Fragmento del texto:
Lezama debió haber hecho sus averiguaciones en La Habana y tras comprobar que una publicación del ensayo de Cortázar en Mundo Nuevo sería vista con malos ojos, sugirió que el estudio del argentino apareciera en la revista Unión, de la Unión de Escritores y Artistas de Cuba (uneac), primera editora de Paradiso. En respuesta a la “preocupación” de Lezama, sobre las represalias que podrían seguir a una colaboración con Mundo Nuevo, Cortázar escribió a su amigo en octubre de 1966:

Quédese tranquilo, pues sé lo que sucede con esa revista y no pienso colaborar con ella por el momento. Mi plan original, como lo sabe Fernández Retamar a quien le escribí al respecto, era poner a prueba dicha revista por medio de una colaboración que la obligaría a un sí o a un no reveladores; y, en caso de un sí, me interesaba la enorme difusión que tendría en toda América Latina un ensayo sobre usted.9

Más allá de lo que decía a Lezama, Cortázar estaba convencido de que Emir Rodríguez Monegal y Mundo Nuevo darían ese “sí revelador”, ya que el crítico uruguayo y varios de los colaboradores de Mundo Nuevo, como el cubano Severo Sarduy, el chileno José Donoso y el mexicano Octavio Paz, leían Paradiso, “con creciente asombro y deslumbramiento”, como dirá el tercero.10 Tan es así que en cuanto Mario Vargas Llosa publicó su propia lectura de Paradiso en la revista Amaru, Rodríguez Monegal la reprodujo en Mundo Nuevo, abriendo una polémica con el escritor peruano sobre su interpretación de la homosexualidad en la novela, que luego fue recogida en las Obras sueltas (2003) del uruguayo. Regresaré a esa lectura de Vargas Llosa, pero antes debo glosar la de Cortázar.

Lo que se pide: Actualiza, por favor, el fragmento sobre Lezama y Cortázar desde "Más allá de" hasta "la de Cortázar.", cambiando "Paradiso" por "la novela de Lezama".

Entradas proporcionadas:
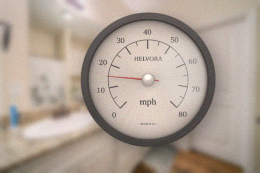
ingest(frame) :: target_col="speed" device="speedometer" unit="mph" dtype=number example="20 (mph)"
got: 15 (mph)
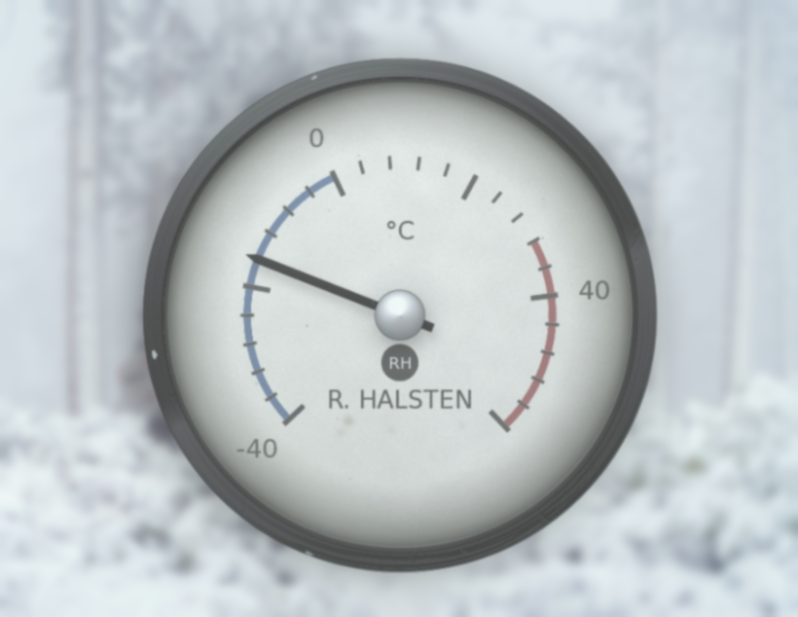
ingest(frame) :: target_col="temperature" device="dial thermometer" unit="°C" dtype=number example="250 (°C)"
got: -16 (°C)
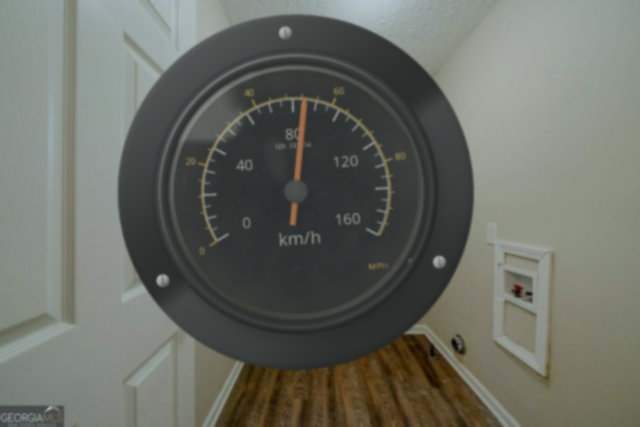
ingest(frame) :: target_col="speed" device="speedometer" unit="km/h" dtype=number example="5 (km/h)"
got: 85 (km/h)
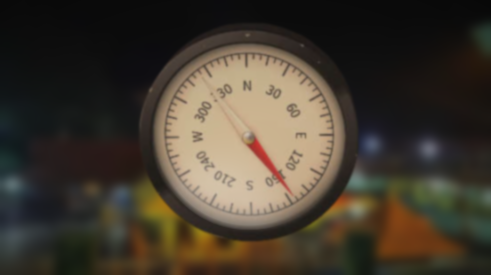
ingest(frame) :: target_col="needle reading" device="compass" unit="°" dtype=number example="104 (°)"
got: 145 (°)
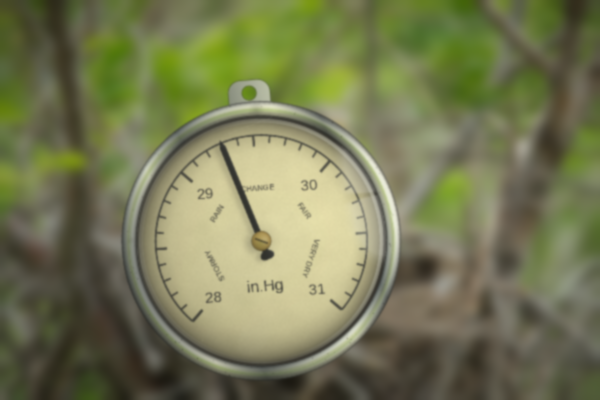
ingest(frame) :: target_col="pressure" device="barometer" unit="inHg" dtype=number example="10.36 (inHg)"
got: 29.3 (inHg)
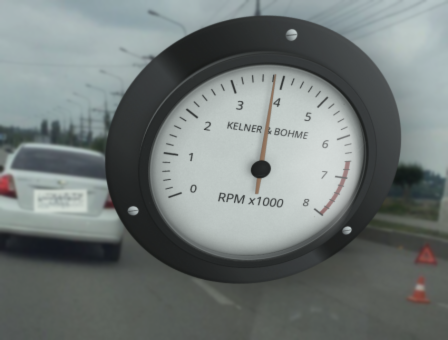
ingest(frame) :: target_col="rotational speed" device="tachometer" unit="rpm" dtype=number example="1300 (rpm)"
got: 3800 (rpm)
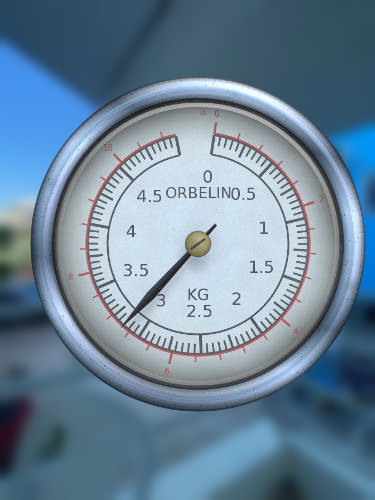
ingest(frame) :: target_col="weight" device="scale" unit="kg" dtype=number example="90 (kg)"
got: 3.15 (kg)
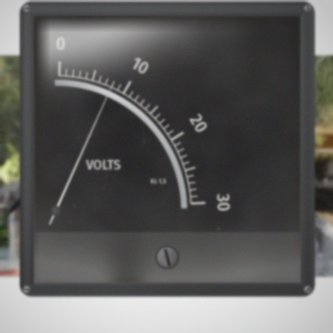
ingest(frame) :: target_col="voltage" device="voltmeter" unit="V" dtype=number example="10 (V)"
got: 8 (V)
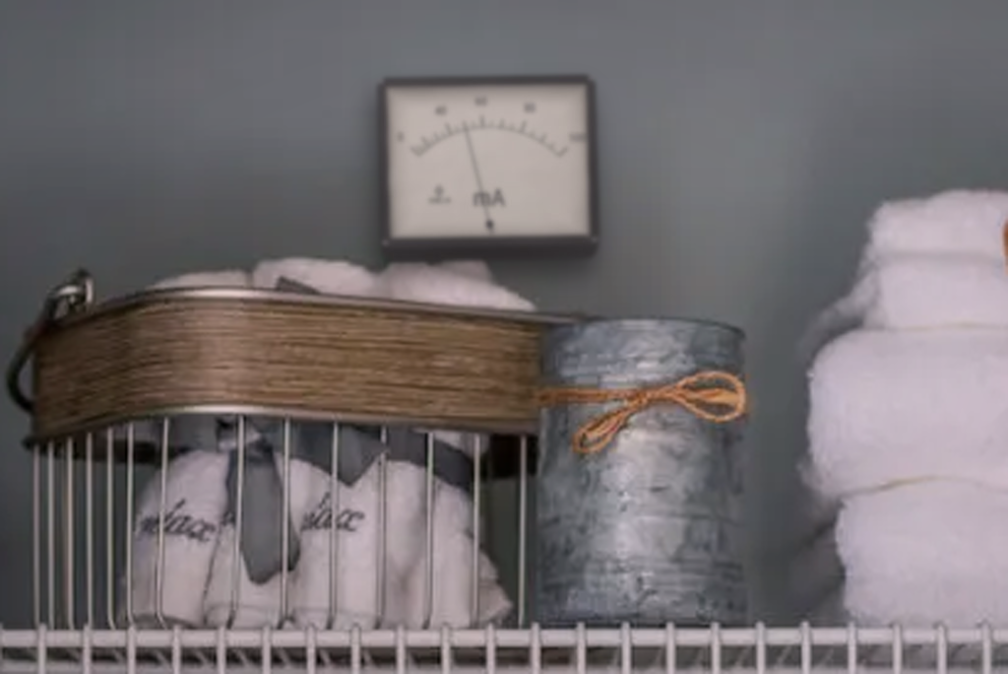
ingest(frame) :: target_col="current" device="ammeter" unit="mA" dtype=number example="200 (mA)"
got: 50 (mA)
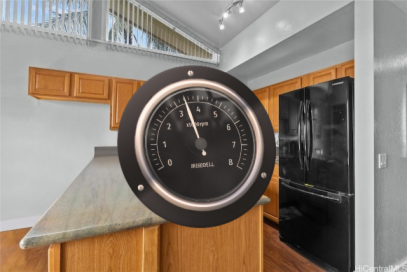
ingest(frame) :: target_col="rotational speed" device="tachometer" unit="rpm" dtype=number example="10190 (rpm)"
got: 3400 (rpm)
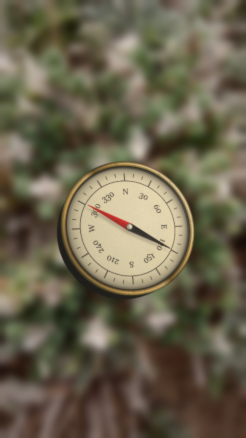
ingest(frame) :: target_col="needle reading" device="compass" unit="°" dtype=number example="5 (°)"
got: 300 (°)
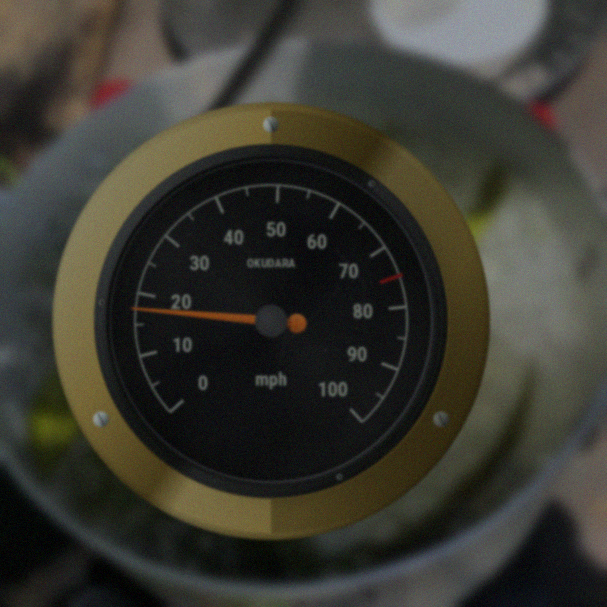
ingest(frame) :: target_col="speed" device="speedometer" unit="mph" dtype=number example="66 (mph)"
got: 17.5 (mph)
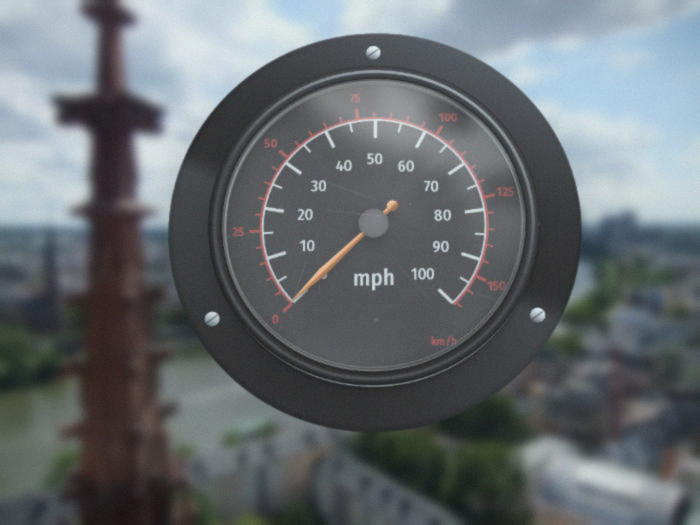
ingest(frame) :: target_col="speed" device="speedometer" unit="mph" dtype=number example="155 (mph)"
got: 0 (mph)
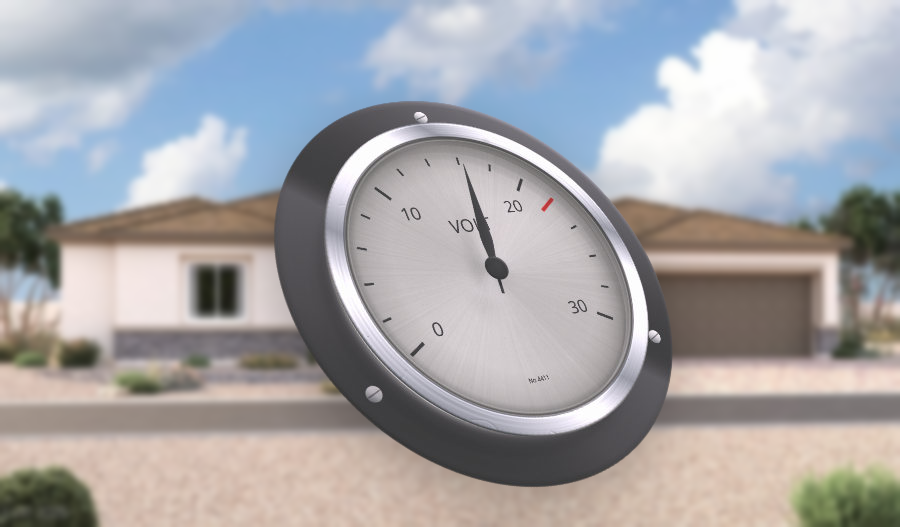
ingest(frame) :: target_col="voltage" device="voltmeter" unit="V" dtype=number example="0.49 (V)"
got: 16 (V)
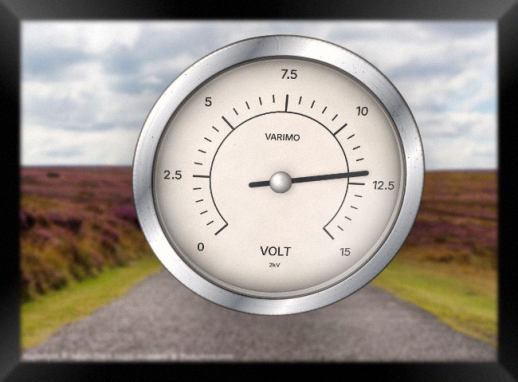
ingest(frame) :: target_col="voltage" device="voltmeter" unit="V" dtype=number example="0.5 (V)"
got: 12 (V)
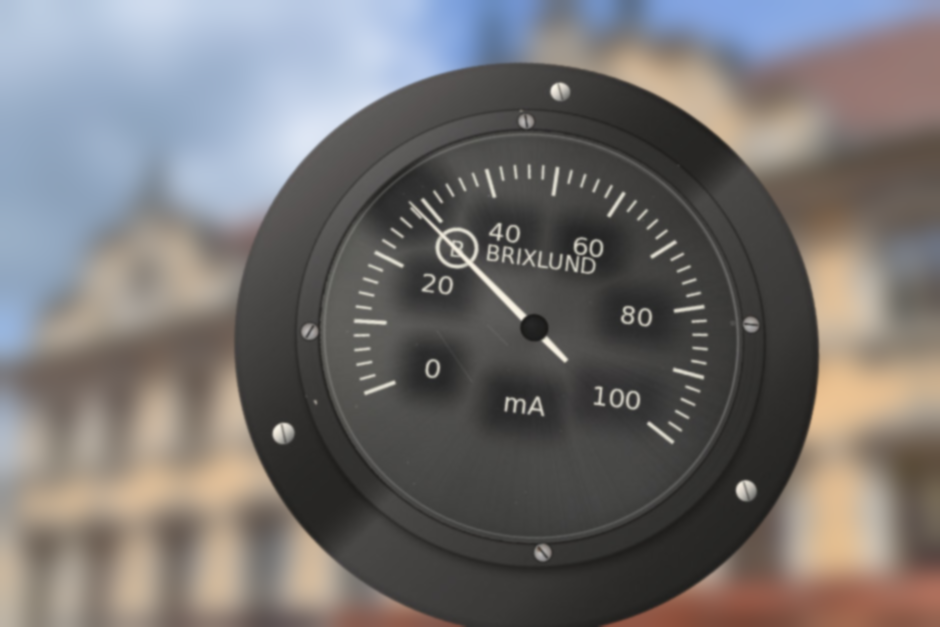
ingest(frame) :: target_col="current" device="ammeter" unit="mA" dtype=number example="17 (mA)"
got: 28 (mA)
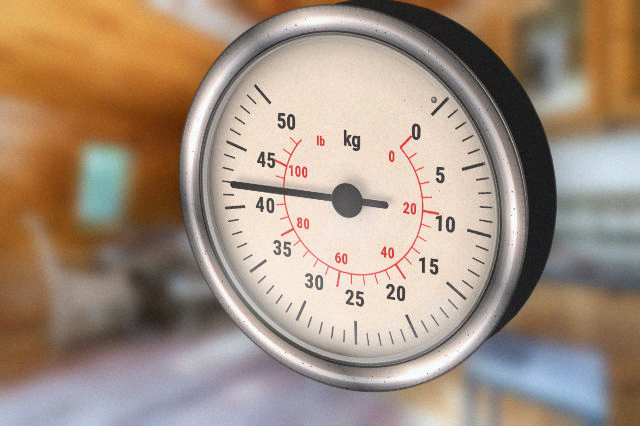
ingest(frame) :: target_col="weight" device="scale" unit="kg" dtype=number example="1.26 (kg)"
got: 42 (kg)
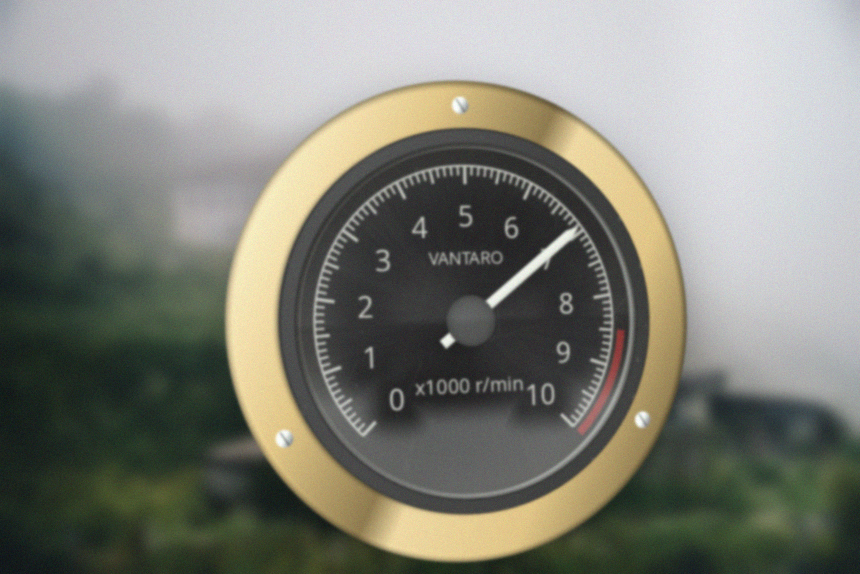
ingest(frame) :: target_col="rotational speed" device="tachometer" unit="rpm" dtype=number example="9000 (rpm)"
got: 6900 (rpm)
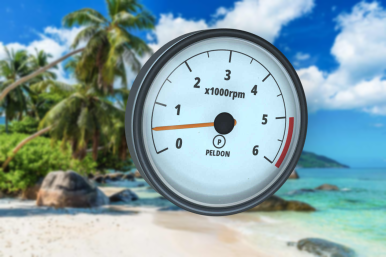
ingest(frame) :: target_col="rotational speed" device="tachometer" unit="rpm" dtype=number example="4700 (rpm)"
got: 500 (rpm)
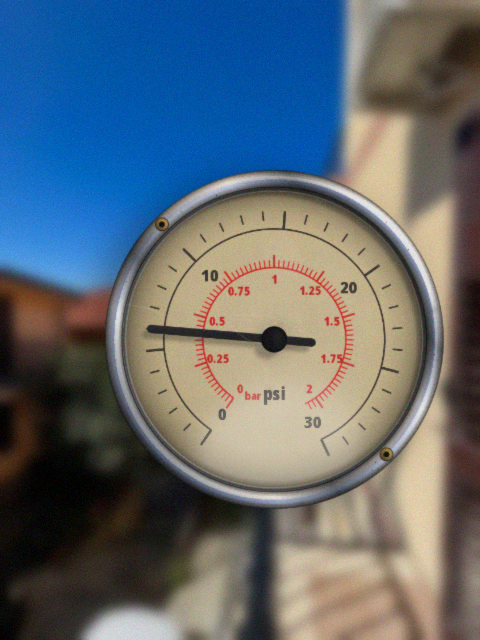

Respuesta:
Más allá de lo que decía a Lezama, Cortázar estaba convencido de que Emir Rodríguez Monegal y Mundo Nuevo darían ese “sí revelador”, ya que el crítico uruguayo y varios de los colaboradores de Mundo Nuevo, como el cubano Severo Sarduy, el chileno José Donoso y el mexicano Octavio Paz, leían la novela de Lezama, “con creciente asombro y deslumbramiento”, como dirá el tercero.10 Tan es así que en cuanto Mario Vargas Llosa publicó su propia lectura de la novela de Lezama en la revista Amaru, Rodríguez Monegal la reprodujo en Mundo Nuevo, abriendo una polémica con el escritor peruano sobre su interpretación de la homosexualidad en la novela, que luego fue recogida en las Obras sueltas (2003) del uruguayo. Regresaré a esa lectura de Vargas Llosa, pero antes debo glosar la de Cortázar.